Next-generation sequencing technology has made leaps and bounds in recent years, improving read length, speed, and accuracy. Despite these advances, de novo assembly still faces challenges, especially for human and cancer genomes. Resolving complexities like repetitive regions and gene duplications is crucial to creating an accurate picture of the genome. To this end, innovators like Dr. Daniel Zerbino of the University of California at Santa Cruz are developing bioinformatics methods to streamline data analysis and provide a comprehensive look at complex genomes.
Zerbino, of Velvet fame, compares de novo assembly to shredding the novel Moby Dick and piecing it together again—placing whole-page excerpts is easy, but if the fragment is a single word like “the,” it is hard to tell where the word belongs and how many times it appears in the novel. Similarly, repetitive regions and multiple gene copies complicate de novo assembly, and long reads are needed to accurately place sequences in the genome. Current methods simplify this problem by providing a compressed representation of the genome, so a repeated sequence is reported only once. The limitation when “detangling” these regions is that one repeat sequence can have many possible extensions, so analysis can sometimes get lost.
The problem becomes even more complex with cancer genomes, and ploidy becomes crucial—if a gene has two mutations, are these mutations on the same copy or on unrelated copies of the gene? To complicate matters further, cancer tissues are almost always heterogeneous. Samples contain a mixture of diverse cancer cells, DNA contamination from healthy cells, and material from immune cells reacting to the tumor. How do genomics analysis methods distill all that extra “noise” into an accurate reflection of the cancer genome?
To meet these challenges, Zerbino and colleagues developed a mathematical framework that resolves confounding issues and expresses them as a history, telling biologists whether multiple complex changes in the genome were the result of a single event. The analysis pipeline works to annotate deletions, breakends (pieces of the genome that are distant from each other in the reference, but are close in the patient’s genome), and complex rearrangements. According to Zerbino, the hope is that scientists will be able to infer the state of the early cancer genome as it began to expand, distinguishing early mutations that were potential drivers of tumorigenesis from those that occurred later.

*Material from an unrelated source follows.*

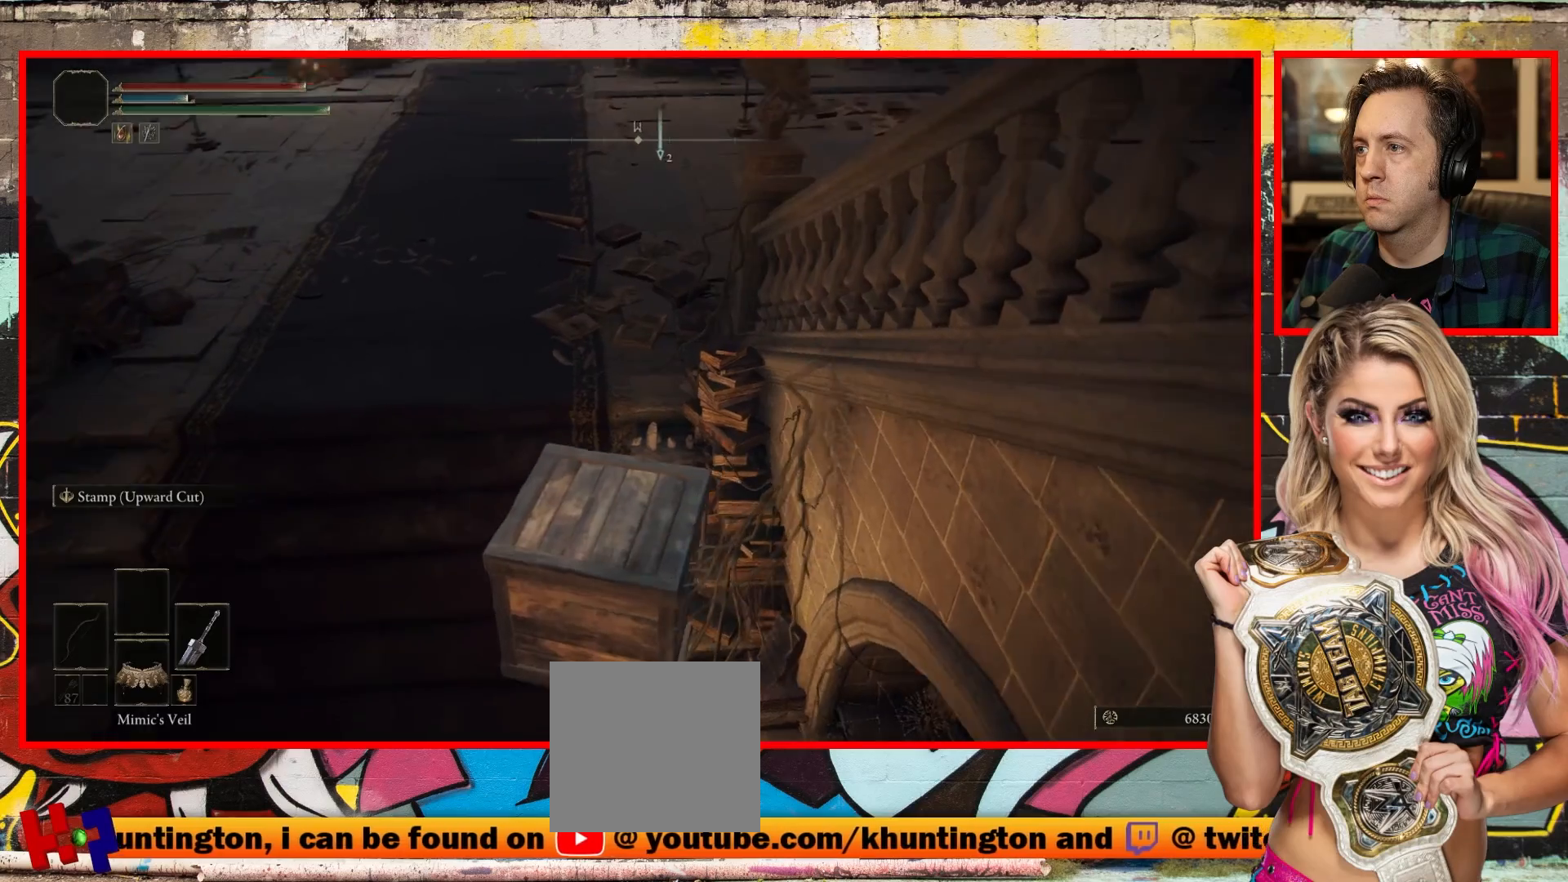
{"buttons": [], "left_stick": "up", "right_stick": "right", "events": [[283, "right_stick", "center"], [333, "left_stick", "up"], [383, "right_stick", "right"]]}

The pipeline also solves the longstanding problem of heterogeneity in cancer samples. Until now, pure samples from cancer tissues were a requirement. However, because a tumor is a population of cells, information about the surrounding environment creates a “cancer metagenome.” The pipeline leverages the noise of heterogeneous cancer samples—once an obstacle to cancer analysis—to extract additional information about the cancer environment. Zerbino’s method has significant implications for metagenome assembly as well, with potential to effectively study diverse communities such as those of the human microbiome.
Dr. Zerbino anticipates that ideally, sequencing and analysis will identify oncogenes that are amplified in a patient, and physicians will receive a list of affected genes to inform treatment. Although there’s more work to be done before this method can be put into clinical practice, this new analysis pipeline promises to shed light on the structure and evolutionary history of the cancer genome by converting DNA reads to biological events.